Written exercise = Count the lines in the material below that contain the word "many". Reply with the number only.

Exercise data =
-- begin --

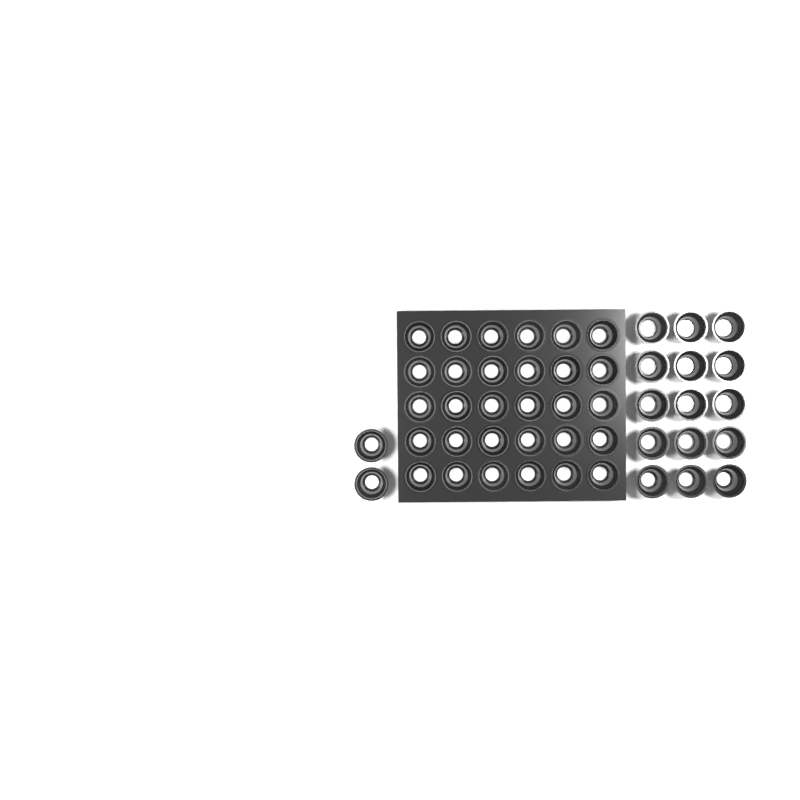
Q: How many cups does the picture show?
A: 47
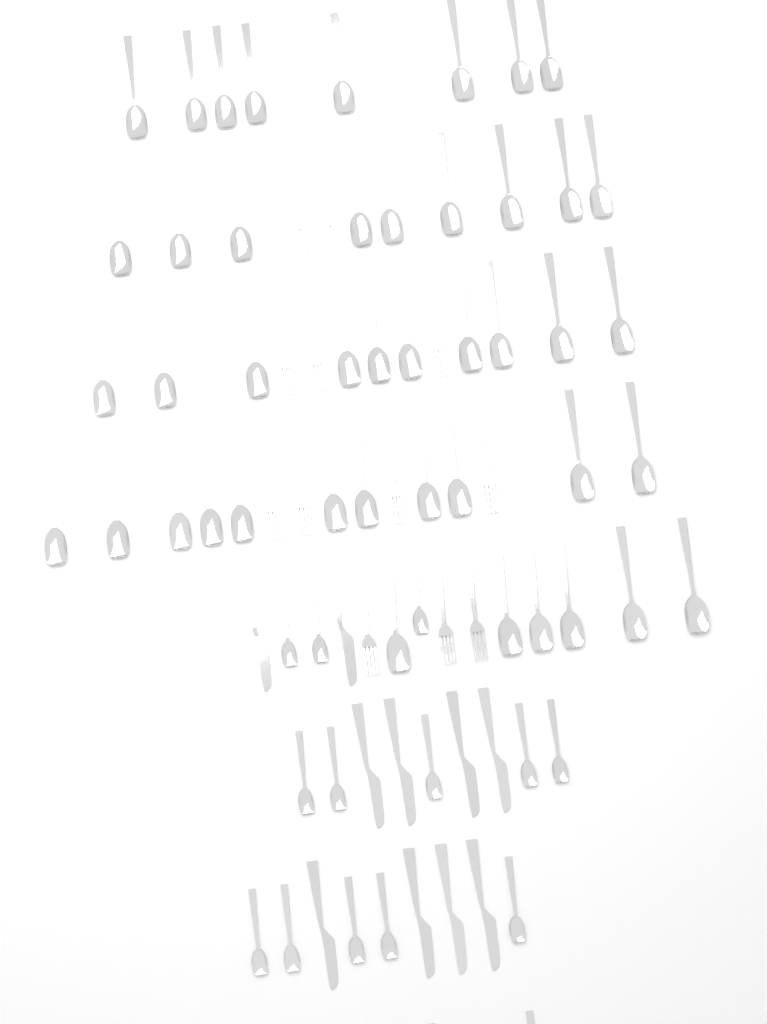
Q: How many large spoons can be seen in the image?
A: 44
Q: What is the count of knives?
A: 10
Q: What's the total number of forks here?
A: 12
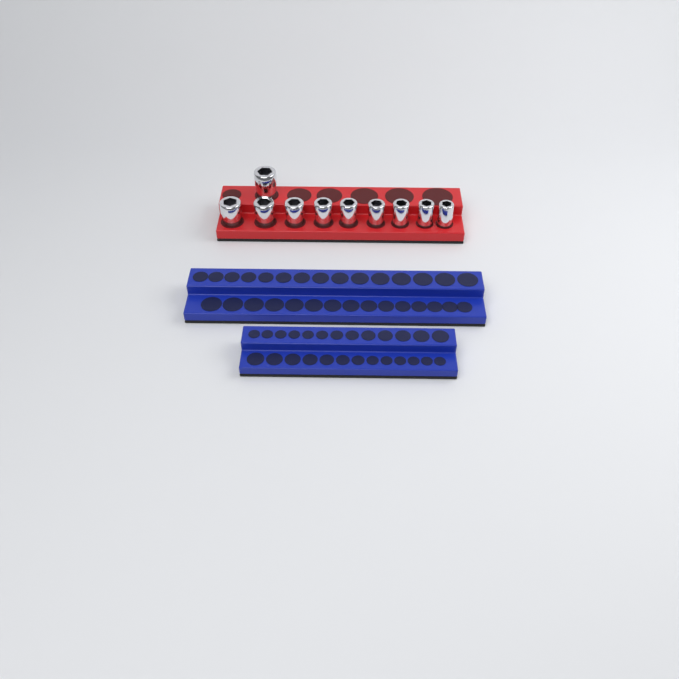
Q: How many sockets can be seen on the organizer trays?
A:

-- end --
-- begin --

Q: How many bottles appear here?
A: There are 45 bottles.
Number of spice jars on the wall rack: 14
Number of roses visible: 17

-- end --

Output of the exercise = 4